A Bummer of a Walk

Dear Dr T,

One of the things I love about bushwalking is the magnificent scenery, however my enjoyment of a recent walk was spoilt by something considerably less photogenic. The guy in front of me was a bit overweight and this combined with some loose-fitting shorts meant I was confronted with an eyeful of bum-crack that would have made a plumber proud. I couldn't get past him, as it was a narrow track, and even when I did he always seemed to end up in front again. Averting my gaze from this yawning chasm was difficult, as I needed to watch where I was walking in order not to trip over, and besides it was so vast that even when I looked into the distance, this gaping abyss was always in the corner of my eye.

My endurance was stretched beyond the walk, as sitting down in a café afterwards this guy still didn't bother to dress himself and I had to suffer yet again (along with the poor waitress). I was hoping you could give me some advice as to what to do in this situation. Should I say something to the person concerned or maybe a subtle hint such as leaving a belt in his backpack?

Yours Sincerely,
Moon Maiden,
Ascot Vale
.

Dear MM,
The low-slung look is very much in vogue at the moment. It is important therefore to understand that this person is not a slob but, worse, a dedicated follower of fashion.

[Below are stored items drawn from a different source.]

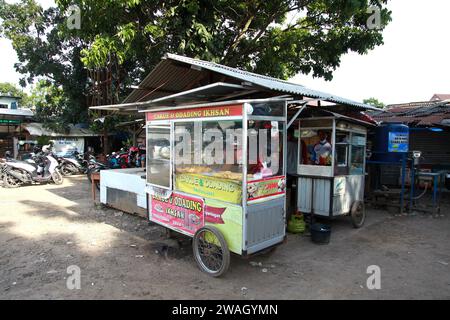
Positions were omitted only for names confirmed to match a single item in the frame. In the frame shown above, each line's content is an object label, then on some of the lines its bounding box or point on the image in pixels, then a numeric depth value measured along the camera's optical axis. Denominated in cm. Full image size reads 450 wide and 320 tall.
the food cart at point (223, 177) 363
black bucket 498
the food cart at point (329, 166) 564
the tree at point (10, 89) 3349
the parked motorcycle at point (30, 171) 967
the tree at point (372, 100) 4146
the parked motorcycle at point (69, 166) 1230
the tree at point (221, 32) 703
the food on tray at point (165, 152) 462
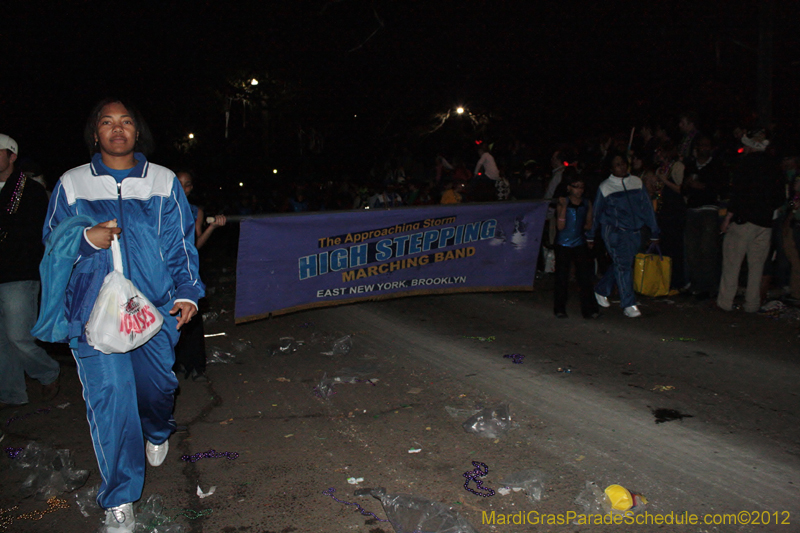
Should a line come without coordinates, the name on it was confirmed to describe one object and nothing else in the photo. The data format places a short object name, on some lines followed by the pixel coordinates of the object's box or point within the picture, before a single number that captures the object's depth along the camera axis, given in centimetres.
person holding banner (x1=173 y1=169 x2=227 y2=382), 576
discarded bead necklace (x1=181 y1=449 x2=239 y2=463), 420
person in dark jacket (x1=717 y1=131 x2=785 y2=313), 764
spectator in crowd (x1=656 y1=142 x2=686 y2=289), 934
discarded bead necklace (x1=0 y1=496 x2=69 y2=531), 353
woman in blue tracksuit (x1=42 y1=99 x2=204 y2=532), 326
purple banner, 644
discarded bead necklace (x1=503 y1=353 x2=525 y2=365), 612
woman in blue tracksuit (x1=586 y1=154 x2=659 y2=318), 792
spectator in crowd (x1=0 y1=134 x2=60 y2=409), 512
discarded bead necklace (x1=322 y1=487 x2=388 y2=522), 345
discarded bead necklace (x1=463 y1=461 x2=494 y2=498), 365
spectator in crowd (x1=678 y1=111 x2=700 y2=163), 997
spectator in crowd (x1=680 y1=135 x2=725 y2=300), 896
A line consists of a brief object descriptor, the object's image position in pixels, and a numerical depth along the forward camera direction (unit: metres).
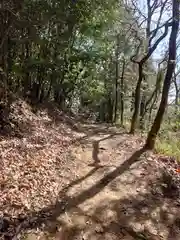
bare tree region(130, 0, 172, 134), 6.69
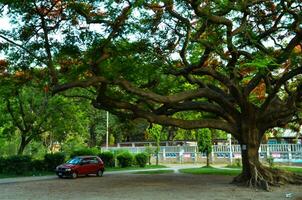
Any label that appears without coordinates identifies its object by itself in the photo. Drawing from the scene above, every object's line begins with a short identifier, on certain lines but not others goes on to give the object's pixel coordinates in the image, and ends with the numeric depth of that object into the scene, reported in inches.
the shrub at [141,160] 1902.1
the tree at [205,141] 1731.1
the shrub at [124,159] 1847.9
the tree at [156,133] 2127.6
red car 1258.0
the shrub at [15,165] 1385.3
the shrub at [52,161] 1498.5
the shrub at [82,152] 1721.2
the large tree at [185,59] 754.8
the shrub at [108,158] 1826.9
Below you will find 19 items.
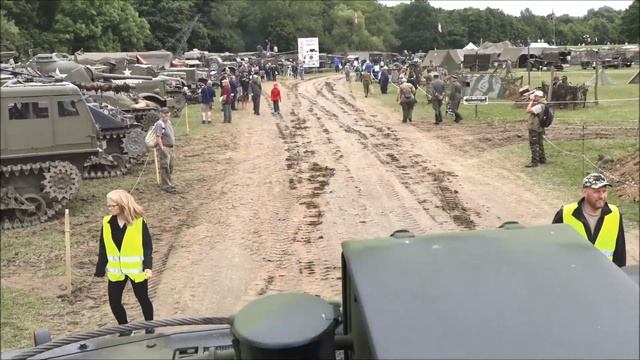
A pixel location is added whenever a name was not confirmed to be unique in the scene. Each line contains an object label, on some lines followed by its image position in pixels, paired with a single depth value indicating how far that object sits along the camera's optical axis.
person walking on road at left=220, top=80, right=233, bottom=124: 22.94
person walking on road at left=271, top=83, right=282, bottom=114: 24.92
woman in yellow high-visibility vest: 5.51
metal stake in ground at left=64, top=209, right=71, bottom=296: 7.69
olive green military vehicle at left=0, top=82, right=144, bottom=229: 11.15
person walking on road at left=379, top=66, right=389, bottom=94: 32.94
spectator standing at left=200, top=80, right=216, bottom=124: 22.67
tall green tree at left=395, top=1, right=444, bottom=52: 97.19
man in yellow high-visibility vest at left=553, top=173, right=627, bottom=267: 4.17
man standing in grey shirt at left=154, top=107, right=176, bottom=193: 12.76
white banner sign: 53.53
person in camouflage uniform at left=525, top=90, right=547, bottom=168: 14.00
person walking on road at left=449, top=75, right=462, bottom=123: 21.67
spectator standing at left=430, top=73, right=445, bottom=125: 20.90
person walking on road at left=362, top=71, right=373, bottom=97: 31.91
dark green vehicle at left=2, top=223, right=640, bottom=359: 1.97
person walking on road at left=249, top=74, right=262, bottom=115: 25.81
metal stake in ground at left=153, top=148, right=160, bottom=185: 13.92
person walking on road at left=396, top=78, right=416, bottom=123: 21.51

On no account should bushwalking and fashion be allowed to mix - a style-conscious person on a walk makes the rest of us feel uncomfortable. Several years ago I admonished a girl for wearing shoulder pads on the Razor-Viking circuit, this bloke also needs to be taught a lesson that it's uncool to be trendy on a walk.
Suitable punishment would be either the mother of all wedgies or a dacking; you choose, let me know how you go.